On 15 December 2022, he was appointed manager of Matlock Town. Carruthers resigned from his role in March 2024. Following his resignation, Carruthers return to Basford United. In May 2025, he once again returned to Basford United in the role of Head of Football.
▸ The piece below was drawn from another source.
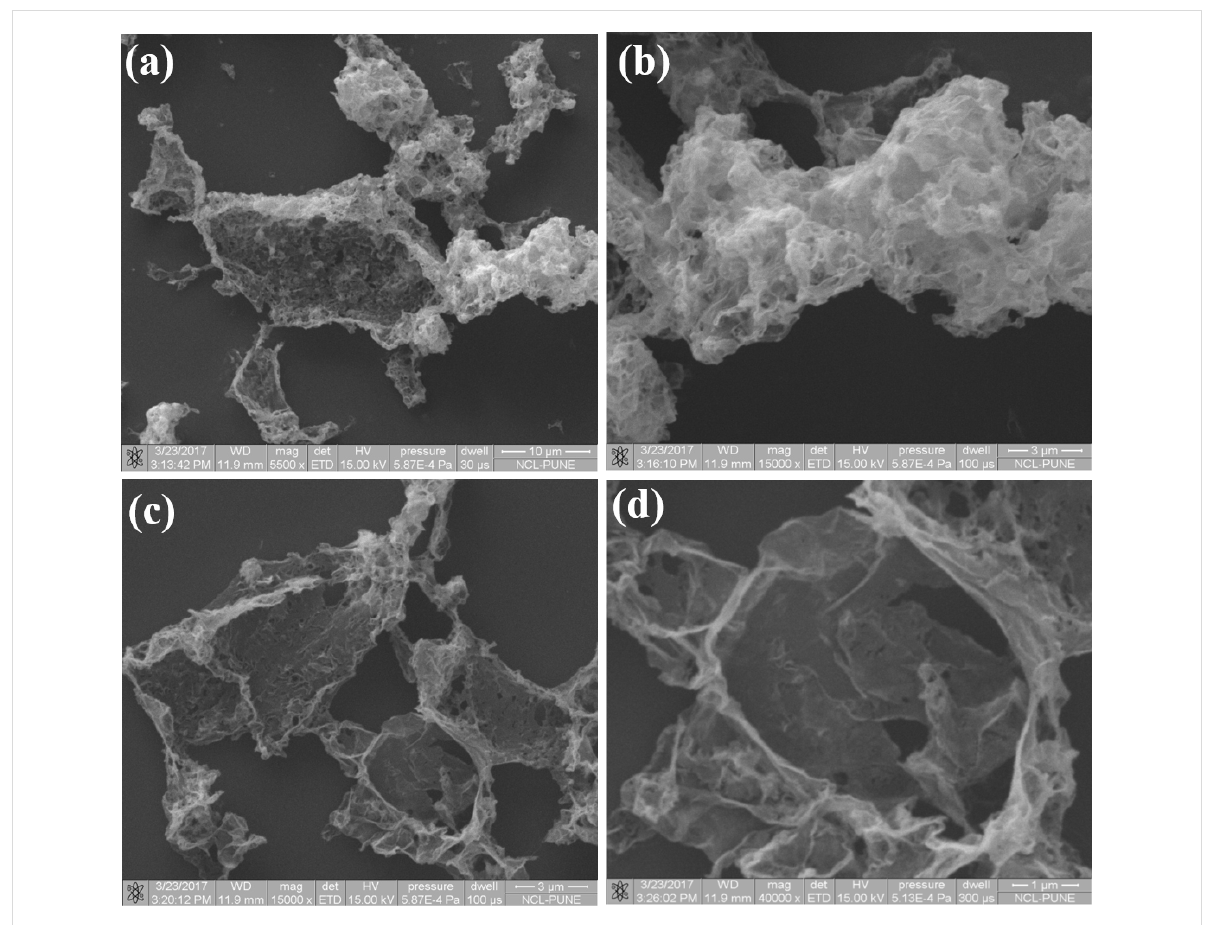
Figure 2: (a–d) Typical SEM images for PtSe 2 nanosheets synthesized using the wet chemistry method.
On 9 October 2025, he was once again appointed manager of Basford United , As of August 2026 Carruthers resigned as Basford United Manager and it is unknown if he is managing another team .

==Personal life==
After retiring, he became Education manager at Notts County's Academy.

==Career statistics==
Source:

Appearances and goals by club, season and competition
| Club | Season | League |  |  | FA Cup |  | League Cup |  | Other^{[A]} |  | Total |  |
| Division | Apps | Goals | Apps | Goals | Apps | Goals | Apps | Goals | Apps | Goals |
| Aston Villa | 1991–92 | First Division | 3 | 0 | 1 | 0 | 0 | 0 | 1 | 0 | 5 | 0 |
| 1992–93 | Premier League | 1 | 0 | 0 | 0 | 0 | 0 | 0 | 0 | 1 | 0 |
| Total |  | 4 | 0 | 1 | 0 | 0 | 0 | 1 | 0 | 6 | 0 |
| Hull City (loan) | 1992–93 | Second Division | 13 | 6 | 0 | 0 | 0 | 0 | 3 | 0 | 16 | 6 |
| Stoke City | 1993–94 | First Division | 34 | 5 | 2 | 0 | 3 | 1 | 5 | 3 | 44 | 9 |
| 1994–95 | First Division | 32 | 5 | 1 | 0 | 3 | 0 | 6 | 3 | 42 | 8 |
| 1995–96 | First Division | 24 | 3 | 1 | 0 | 3 | 0 | 3 | 0 | 31 | 3 |
| 1996–97 | First Division | 1 | 0 | 0 | 0 | 1 | 0 | 0 | 0 | 2 | 0 |
| Total |  | 91 | 13 | 4 | 0 | 10 | 1 | 14 | 6 | 119 | 20 |
| Peterborough United | 1996–97 | Second Division | 14 | 4 | 3 | 2 | 0 | 0 | 2 | 0 | 19 | 6 |
| 1997–98 | Third Division | 39 | 15 | 3 | 2 | 4 | 1 | 3 | 0 | 49 | 18 |
| 1998–99 | Third Division | 14 | 2 | 0 | 0 | 2 | 1 | 1 | 0 | 17 | 3 |
| Total |  | 67 | 21 | 6 | 4 | 6 | 2 | 6 | 0 | 85 | 27 |
| York City (loan) | 1998–99 | Third Division | 6 | 0 | 0 | 0 | 0 | 0 | 0 | 0 | 6 | 0 |
| Darlington | 1998–99 | Third Division | 11 | 2 | 0 | 0 | 0 | 0 | 0 | 0 | 11 | 2 |
| 1999–2000 | Third Division | 6 | 0 | 0 | 0 | 2 | 0 | 0 | 0 | 8 | 0 |
| Total |  | 17 | 2 | 0 | 0 | 2 | 0 | 0 | 0 | 19 | 2 |
| Southend United | 1999–2000 | Third Division | 38 | 19 | 1 | 0 | 0 | 0 | 1 | 0 | 40 | 19 |
| 2000–01 | Third Division | 32 | 7 | 4 | 0 | 2 | 0 | 5 | 3 | 43 | 10 |
| Total |  | 70 | 26 | 5 | 0 | 2 | 0 | 6 | 3 | 73 | 29 |
| Scunthorpe United | 2000–01 | Third Division | 8 | 1 | 0 | 0 | 0 | 0 | 0 | 0 | 8 | 1 |
| 2001–02 | Third Division | 33 | 13 | 2 | 3 | 1 | 0 | 3 | 1 | 39 | 17 |
| 2002–03 | Third Division | 45 | 20 | 4 | 1 | 1 | 0 | 3 | 0 | 53 | 21 |
| Total |  | 86 | 34 | 6 | 4 | 2 | 0 | 6 | 1 | 100 | 46 |
| Macclesfield Town | 2003–04 | Third Division | 39 | 8 | 4 | 2 | 1 | 0 | 1 | 0 | 45 | 10 |
| Boston United | 2004–05 | League Two | 6 | 0 | 0 | 0 | 1 | 0 | 0 | 0 | 7 | 0 |
| Lincoln City | 2004–05 | League Two | 11 | 0 | 0 | 0 | 0 | 0 | 1 | 0 | 12 | 0 |
| Cambridge United (loan) | 2004–05 | League Two | 5 | 0 | 0 | 0 | 0 | 0 | 0 | 0 | 5 | 0 |
| Career total |  |  | 415 | 110 | 26 | 10 | 24 | 3 | 38 | 10 | 503 | 133 |

A. The "Other" column constitutes appearances and goals in the Football League Trophy, Football League play-offs and Full Members' Cup.